Your task
Write back every entry exactly as it reads, with the pictures left behind.

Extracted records

##############################

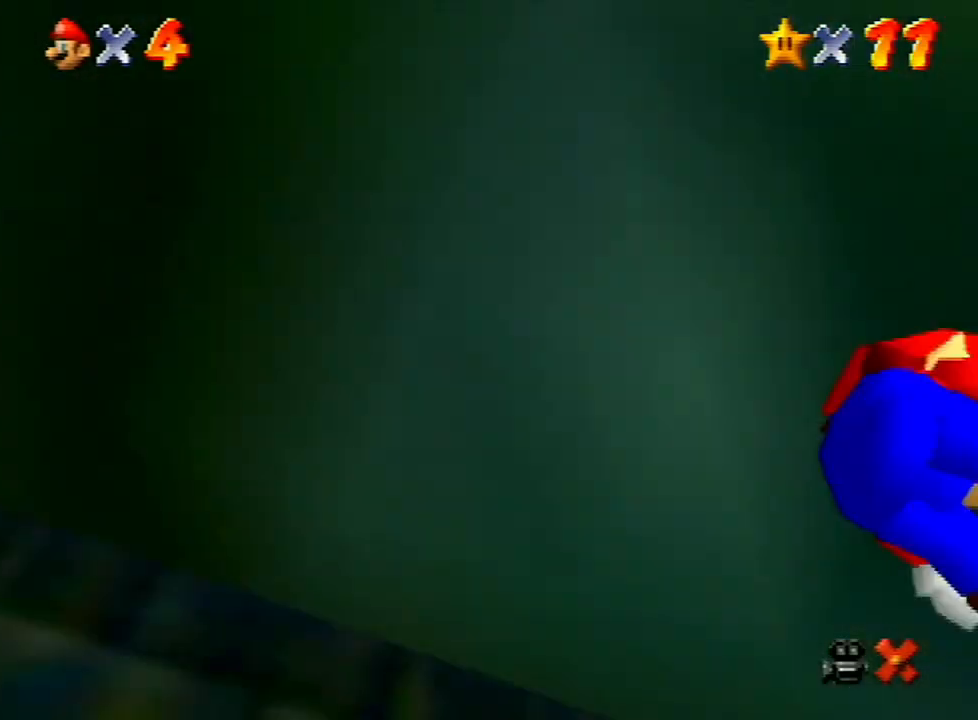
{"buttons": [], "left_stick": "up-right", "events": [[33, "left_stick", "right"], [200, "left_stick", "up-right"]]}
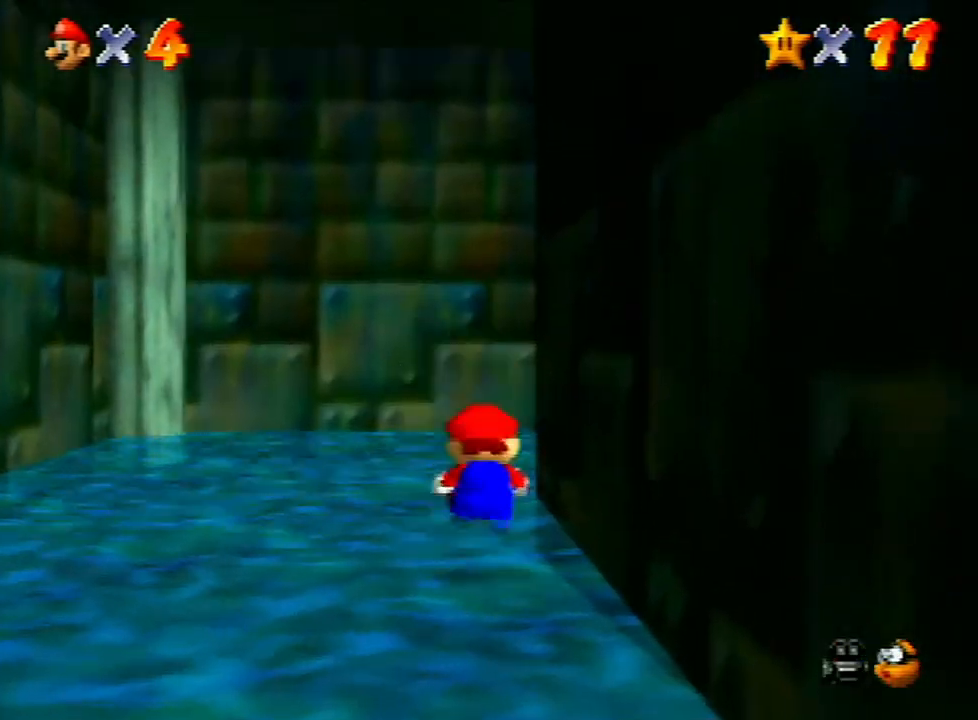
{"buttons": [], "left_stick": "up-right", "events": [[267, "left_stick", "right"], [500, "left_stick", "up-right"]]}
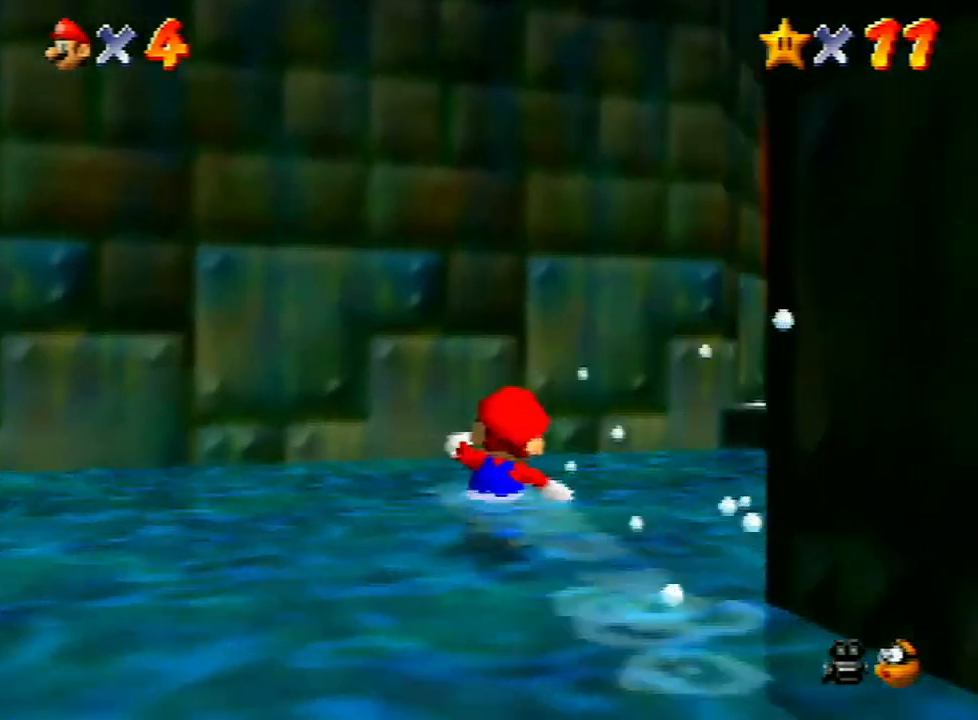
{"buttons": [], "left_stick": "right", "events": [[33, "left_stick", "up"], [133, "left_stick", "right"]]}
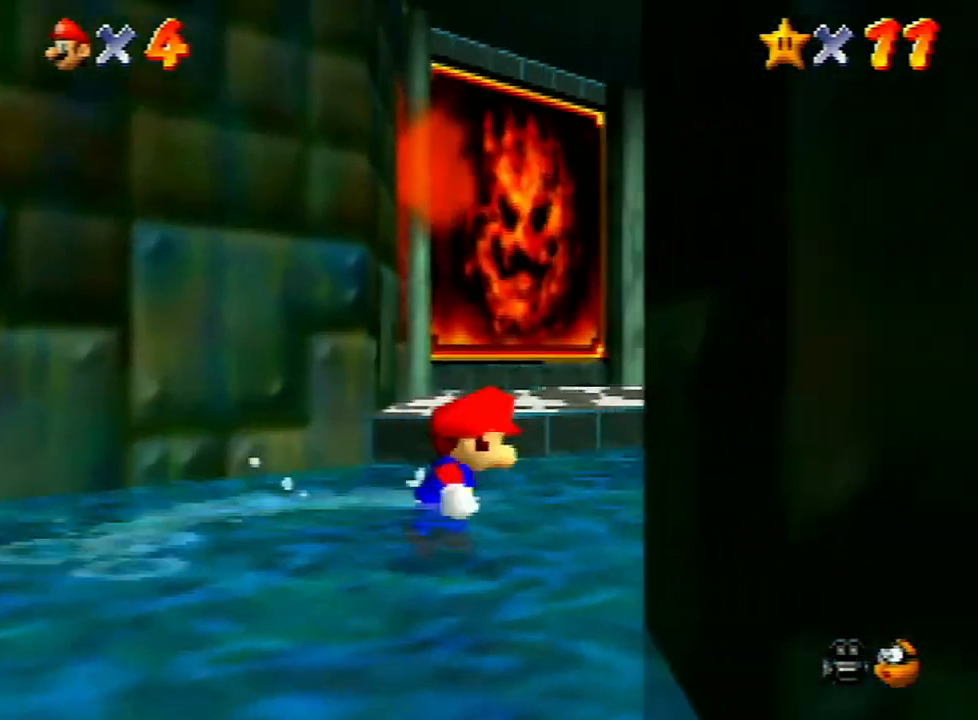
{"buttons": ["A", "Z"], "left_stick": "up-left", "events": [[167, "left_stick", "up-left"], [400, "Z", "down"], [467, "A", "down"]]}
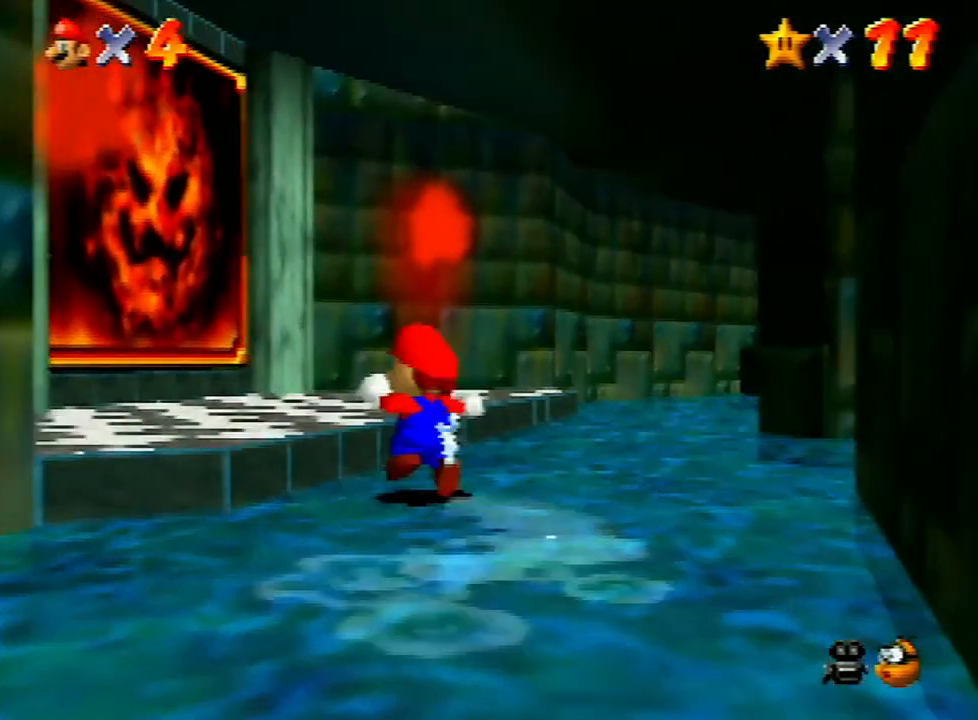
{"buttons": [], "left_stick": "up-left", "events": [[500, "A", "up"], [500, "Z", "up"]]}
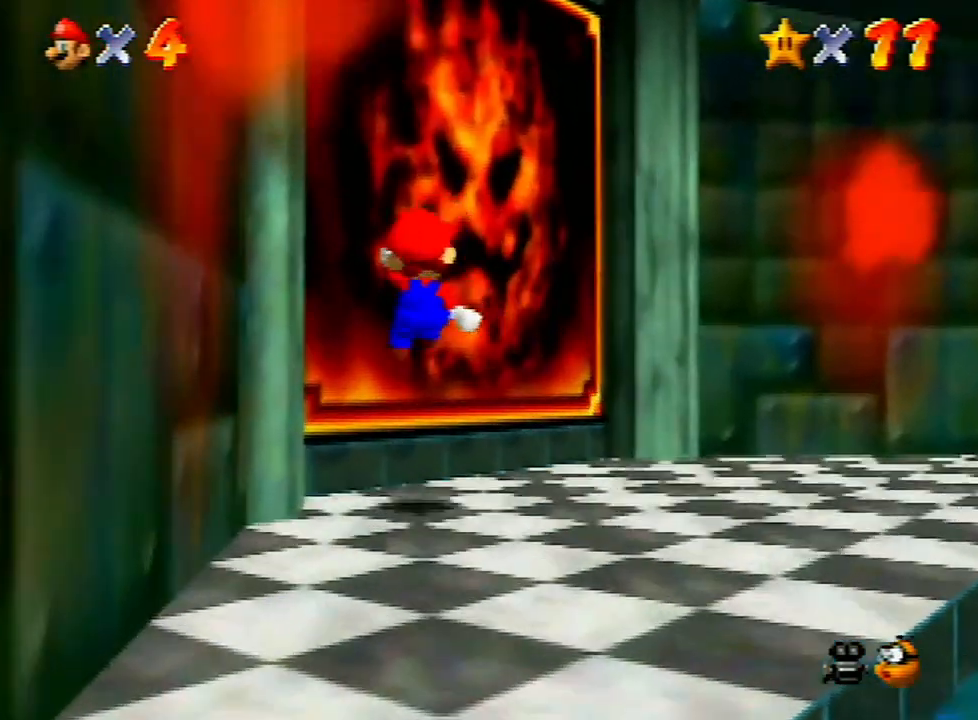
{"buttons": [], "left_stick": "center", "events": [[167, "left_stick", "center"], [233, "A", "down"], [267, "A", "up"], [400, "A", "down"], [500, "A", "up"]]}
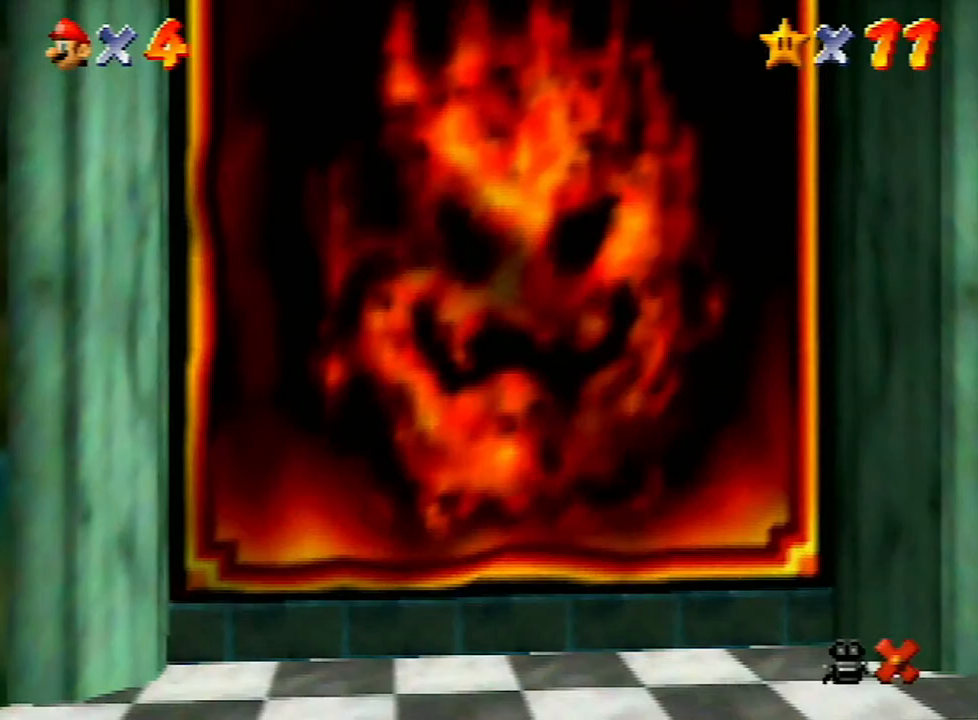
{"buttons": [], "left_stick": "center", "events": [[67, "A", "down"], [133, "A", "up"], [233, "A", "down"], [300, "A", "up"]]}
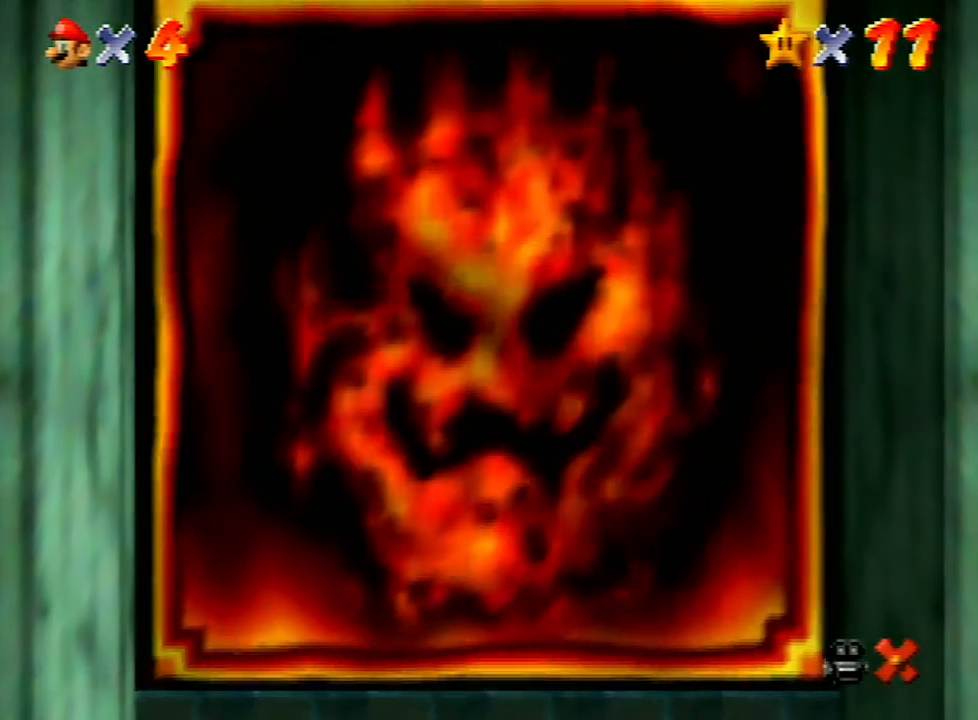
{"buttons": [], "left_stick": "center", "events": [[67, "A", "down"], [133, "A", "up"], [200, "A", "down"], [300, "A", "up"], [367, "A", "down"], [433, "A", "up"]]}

##############################

Exercise solution
{"buttons": [], "left_stick": "up-right", "events": [[33, "left_stick", "right"], [200, "left_stick", "up-right"]]}
{"buttons": [], "left_stick": "up-right", "events": [[267, "left_stick", "right"], [500, "left_stick", "up-right"]]}
{"buttons": [], "left_stick": "right", "events": [[33, "left_stick", "up"], [133, "left_stick", "right"]]}
{"buttons": ["A", "Z"], "left_stick": "up-left", "events": [[167, "left_stick", "up-left"], [400, "Z", "down"], [467, "A", "down"]]}
{"buttons": [], "left_stick": "up-left", "events": [[500, "A", "up"], [500, "Z", "up"]]}
{"buttons": [], "left_stick": "center", "events": [[167, "left_stick", "center"], [233, "A", "down"], [267, "A", "up"], [400, "A", "down"], [500, "A", "up"]]}
{"buttons": [], "left_stick": "center", "events": [[67, "A", "down"], [133, "A", "up"], [233, "A", "down"], [300, "A", "up"]]}
{"buttons": [], "left_stick": "center", "events": [[67, "A", "down"], [133, "A", "up"], [200, "A", "down"], [300, "A", "up"], [367, "A", "down"], [433, "A", "up"]]}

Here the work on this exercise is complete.